One night, they're all there.

It wasn't planned β€” Thomas brought wine, Marcus showed up early, Daniel was already there. Four men in Claire's living room, awkward and aware.

"This is weird," Marcus says.

"Very," Daniel agrees.

Richard shrugs. "Is it?"

They look at him.

"We all want the same thing. We're all willing to share. What's weird about that?"

Thomas laughs. "Everything, brother. Everything."

But they stay. They drink the wine. They talk β€” about work, about life, about nothing. Like a family, which they are. Like rivals, which they were. Like something new, which they're becoming.

Claire watches them from the kitchen doorway. Her collection. Her men. Her family.

When she walks into the room, they all look up. Same eyes, same hunger.

"Bedroom," she says. "All of you."


Afterward, they lie tangled together.

Richard on her left, Thomas on her right. Marcus at the foot of the bed, Daniel beside him. Four men, one woman, a mess of limbs and satisfaction.

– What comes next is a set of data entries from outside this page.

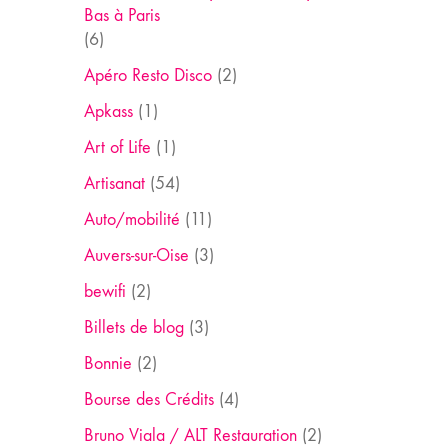
Bas à Paris
(6)
Apéro Resto Disco
(2)
Apkass
(1)
Art of Life
(1)
Artisanat
(54)
Auto/mobilité
(11)
Auvers-sur-Oise
(3)
bewifi
(2)
Billets de blog
(3)
Bonnie
(2)
Bourse des Crédits
(4)
Bruno Viala / ALT Restauration
(2)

"This is insane," Daniel says. Again.

"You keep saying that," Claire murmurs. "And yet."

"And yet."

She looks at them β€” father and son, uncle and nephew. Men who should never share this, sharing everything.

"Any regrets?" she asks.

Silence. Then Richard: "No."

Thomas: "No."

Marcus: "Fuck no."

Daniel hesitates. Then: "Ask me tomorrow."

Claire laughs. Pulls them all closer.

Tomorrow, he'll still be here. They all will.

She collected them. Now they're hers.

And she has no intention of letting go.